## 課題 A
鍋についての本文抜粋から、「冬の自炊といえば、やはり鍋。」で始まり「エーションを増やしたい……。」で終わる部分を一字一句変えずに引用しなさい。
## 課題 B
鍋についての本文抜粋によると、料理家の風間章子先生が伝授してくださることになった鍋は何ですか。

冬の自炊といえば、やはり鍋。最近はスーパーでも「鍋セット」といった野菜やキノコがセットになったものや、レトルトの鍋つゆが売られており、ただでさえ簡単な鍋がさらに身近になってきています。
ところが、筆者はその影響で鍋のレパートリーが単調になってしまいました。鍋セットの野菜やレトルトの鍋つゆに、何かもう1つ動物性タンパク質を追加して、あとは薬味で味変をするという状態に。それでも美味しいのが鍋ですが、もっとバリエーションを増やしたい……。
そう悩ましく思っていたところ、救世主が! 料理家・風間章子先生が、斬新かつ簡単な「麻婆茄子鍋」を伝授してくださることになりました。
風間先生は過去にも『メシ通』にご登場いただき、最高の水炊きの作り方や、土鍋の育て方をお教えいただいた鍋のプロ。

## 資料

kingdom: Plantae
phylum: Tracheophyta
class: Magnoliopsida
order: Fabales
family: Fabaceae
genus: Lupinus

...

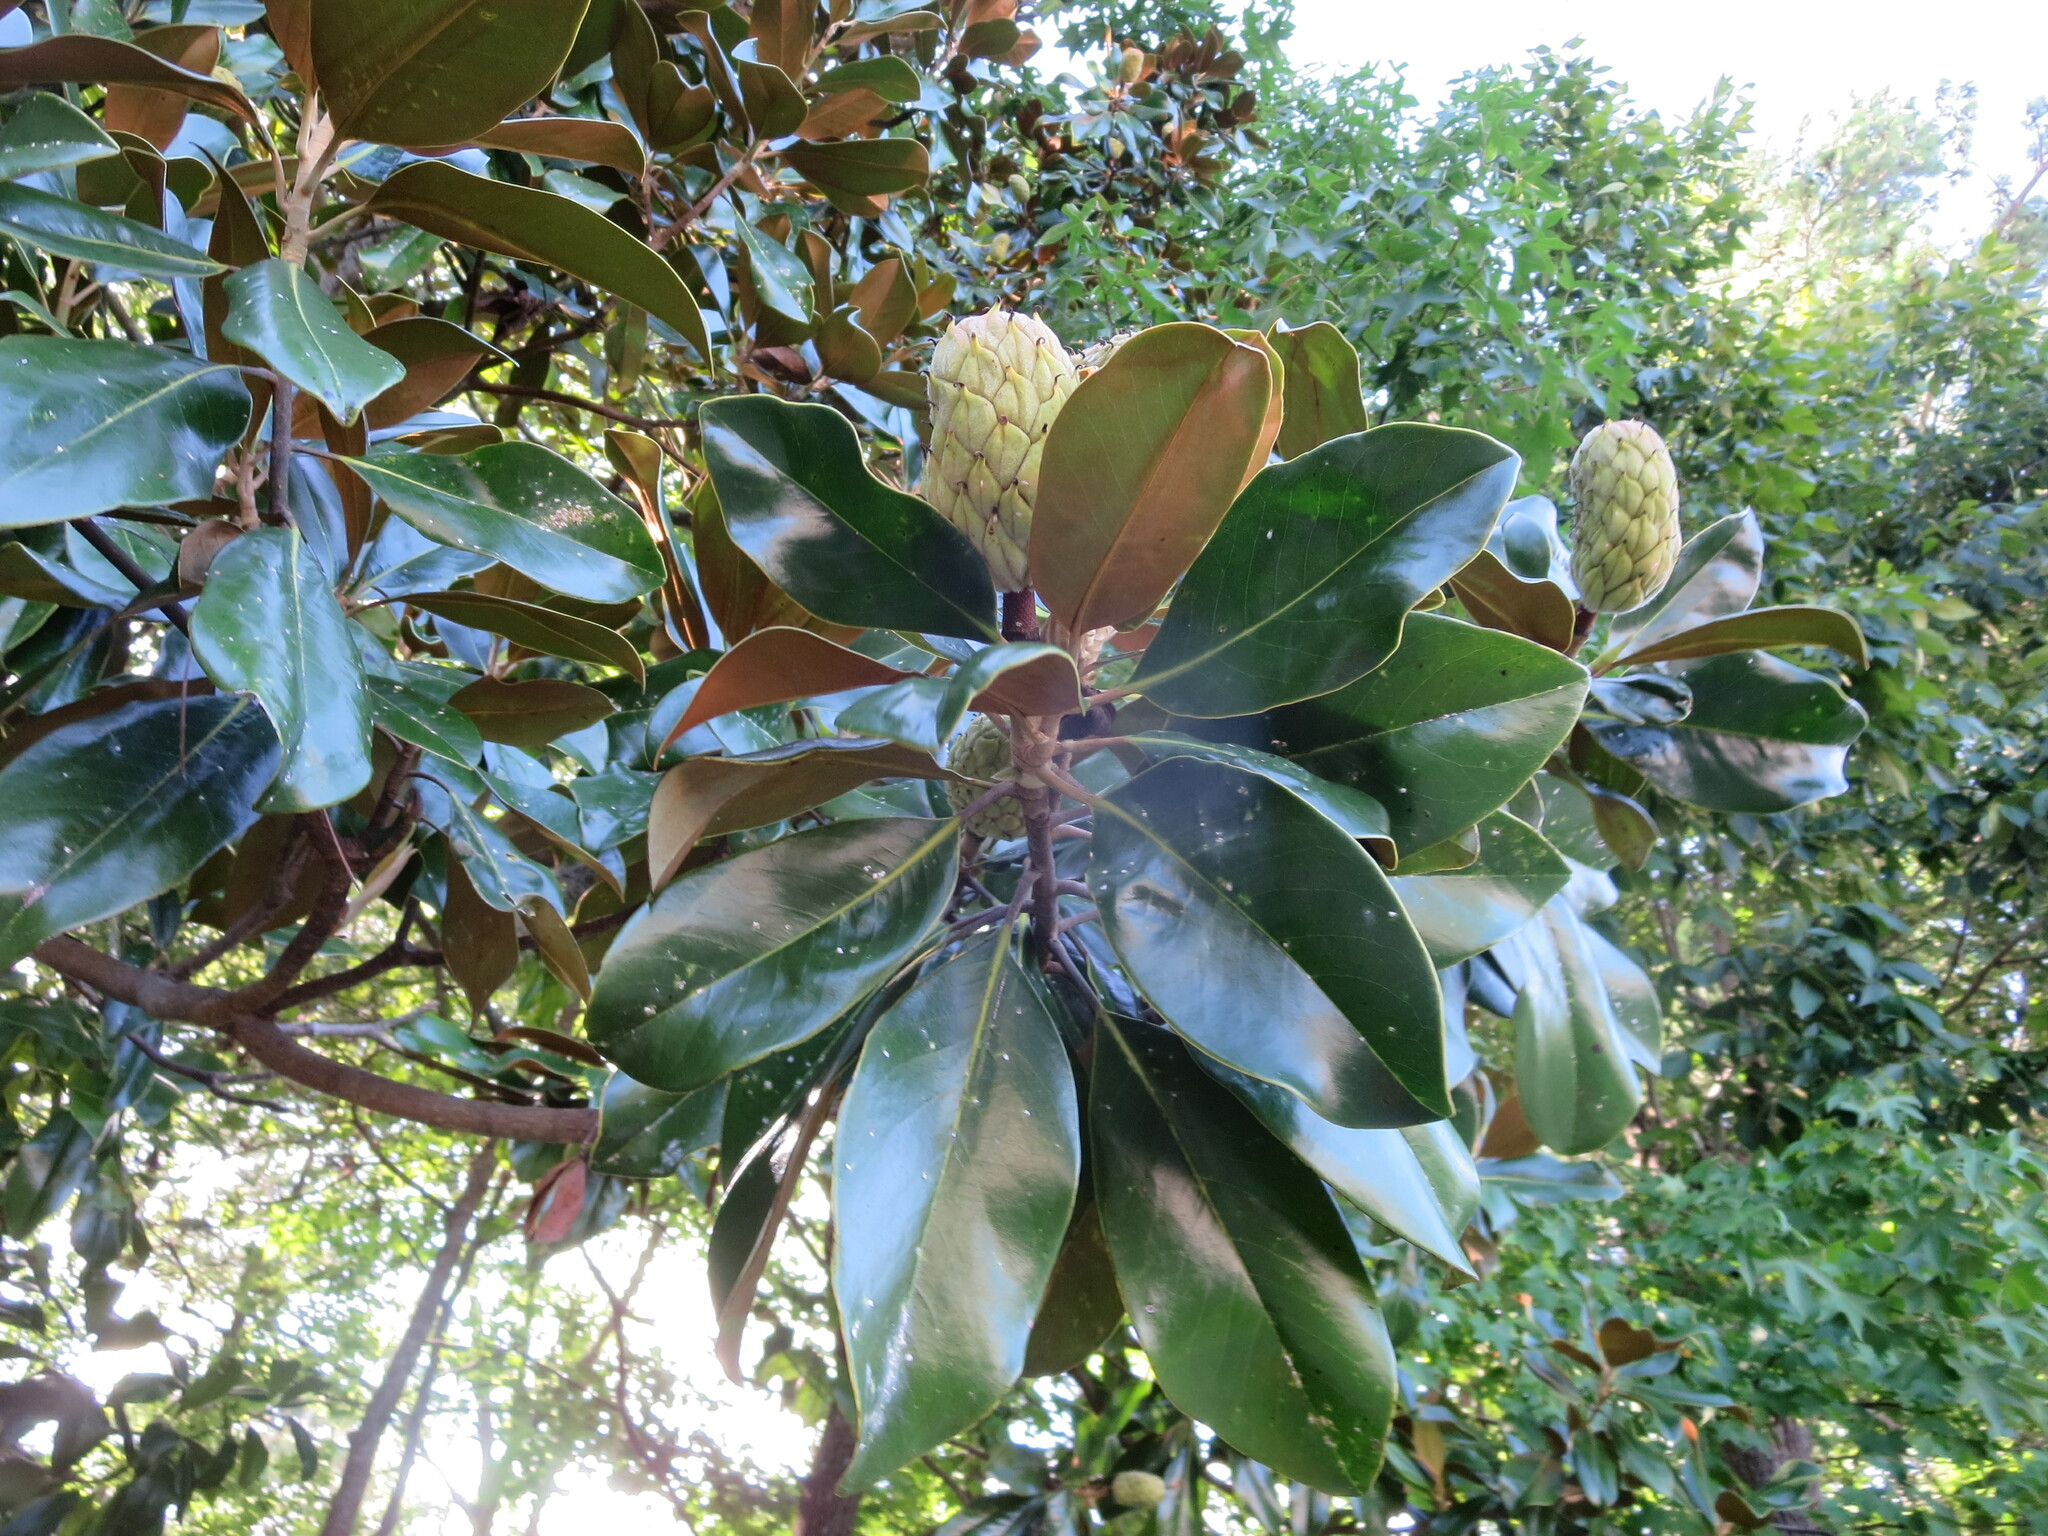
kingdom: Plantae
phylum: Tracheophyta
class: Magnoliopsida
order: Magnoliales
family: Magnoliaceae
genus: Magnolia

## 解答 A
冬の自炊といえば、やはり鍋。最近はスーパーでも「鍋セット」といった野菜やキノコがセットになったものや、レトルトの鍋つゆが売られており、ただでさえ簡単な鍋がさらに身近になってきています。
ところが、筆者はその影響で鍋のレパートリーが単調になってしまいました。鍋セットの野菜やレトルトの鍋つゆに、何かもう1つ動物性タンパク質を追加して、あとは薬味で味変をするという状態に。それでも美味しいのが鍋ですが、もっとバリエーションを増やしたい……。

## 解答 B
麻婆茄子鍋です。